Mas embora o meu conhecimento pessoal seja reduzido, a "Adozinda" já há muito que faz parte do meu rol de amizades. Lembro-me de ter ficado muito surpreendida com as suas primeiras aventuras, escritas quando Sofia Ester teria, se não estou em erro, dezasseis anos. Surpreendida porque sempre desconfiei de talentos precoces, de génios adolescentes, de fenó­menos literários de tenra idade. E aquela "Adozinda" espantava-me sobretudo pelo fôlego que a autora demonstrava, pela sua capacidade de criar uma personagem de ficção que ao mesmo tempo andava tão perto de nós, e pela maturidade com que alguns problemas eram abordados. De qualquer modo fiquei sempre com uma dúvida: iria ter continuação? Não iria Sofia Ester adormecer sobre os louros conseguidos de um livro publicado na adolescência, e deixar-se de literaturas?

Felizmente as minhas dúvidas não tinham razão de ser temos agora o segundo volume das aventuras de "Adozinda" uma bruxa simpática, tão adolescente como a sua criadora (se é que as bruxas têm idade e envelhecem como qualquer mortal...) e, por isso, com ideias infalíveis para a salvação do mundo. E mal dos jovens que não acreditam serem capazes de o salvar.

Adozinda vê-se, neste romance, diante de problemas que aos humanos parecem insolúveis mas que a ela parecem apenas ridículos, incompreensíveis e intoleráveis. Tem, para todos, a desarmante solução das verdades evidentes. Evidentes para ela.
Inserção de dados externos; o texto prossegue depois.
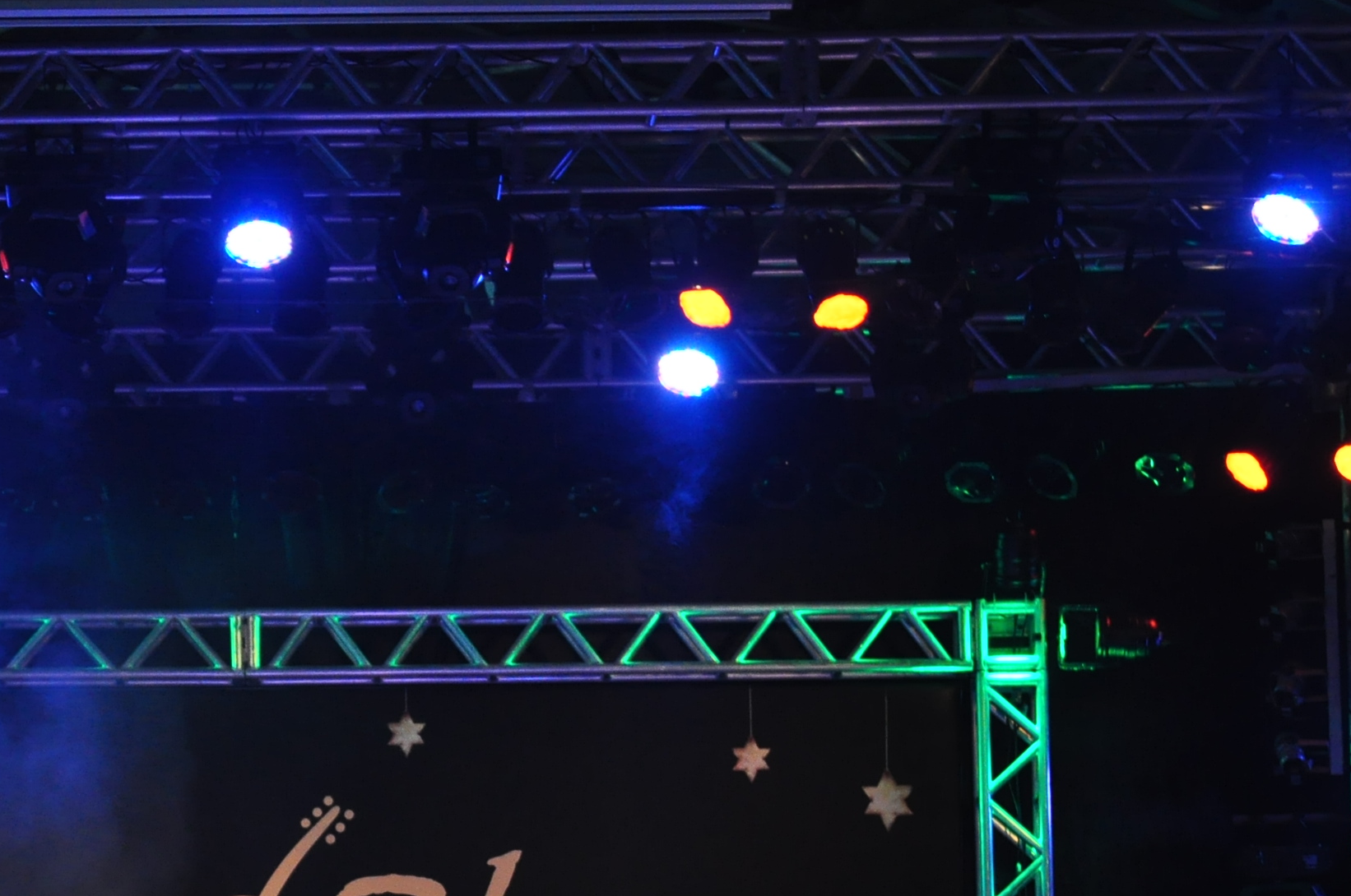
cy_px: 837
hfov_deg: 10.7
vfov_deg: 7.1
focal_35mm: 191
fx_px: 7157
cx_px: 216
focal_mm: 65
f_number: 4.2
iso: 1000
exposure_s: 1/80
Que não entende as burocracias de uma repartição de finanças (onde, ainda por cima, "bruxa" não consta das profissões aceites para declaração de início de actividade...), ou as condições necessárias para se obter um empréstimo bancário, ou os entraves colocados à entrada da Biblioteca Nacional, ou a morosidade da justiça.

A bruxinha Adozinda não percebe como é que estudantes universitários, depois de cinco anos de estudo, "saem muito atrapalhados, sem saberem para que é que o seu curso serve". Deparam-se então com duas possibilidades:

"se tem notas, voltam para o meio académico (...) e ingressam em mestrados e doutoramentos", contribuindo "para a formação de novos desempregados, e o ciclo continua. Senão, poderão ir para uma carreira aliciante num restaurante a lavar o chão ou a servir às mesas. De início ficarão um pouco frustrados, mas depois habituam-se (...) Afinal de contas a vida não acabou. Com tempo e esforço, poderão mesmo ascender a cozinheiro ou caixa,"

É por estas e por outras que Adozinda decide criar ela uma Universidade de Magia.

Não desvendo mais da história para não tirar o prazer e a surpresa dos leitores. Que eu desejava que fossem prioritariamente os jovens da idade da Sofia Ester; até porque é raro um leitor jovem ter à sua disposição um livro escrito por alguém com a sua idade, as suas inquietações e interrogações, e que com eles em absoluto se identifique.

Seria muito bom que os jovens lessem "Adozinda e Zulmiro" e apren­dessem com a bruxinha a nunca desistirem daquilo com que sonham, e a fazerem com ela o juramento de "nunca pertencer à classe média, e ter apenas uma casa média, filhos médios, um marido médio, projectos médios, problemas médios". A quererem muito mais do que isso.

Esse juramento já Sofia Ester o fez há muito. Tenho a certeza absoluta.